**EXTRACTED DATA:**
--------------------

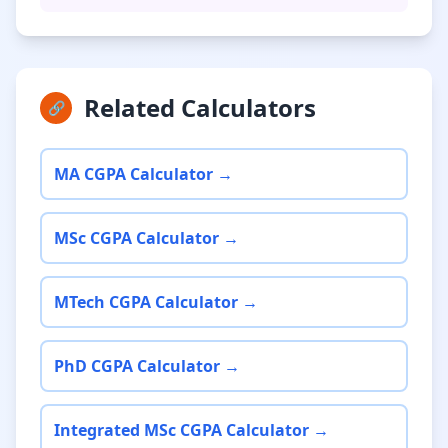
Related Calculators
🔗
MA CGPA Calculator →
MSc CGPA Calculator →
MTech CGPA Calculator →
PhD CGPA Calculator →
Integrated MSc CGPA Calculator →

--------------------

**YOUR INSTRUCTIONS:** Pull the text from the items above, reproducing every line unchanged and in order, and leave the pictures out of your answer.

**TASK RESPONSE:**
Related Calculators
🔗
MA CGPA Calculator →
MSc CGPA Calculator →
MTech CGPA Calculator →
PhD CGPA Calculator →
Integrated MSc CGPA Calculator →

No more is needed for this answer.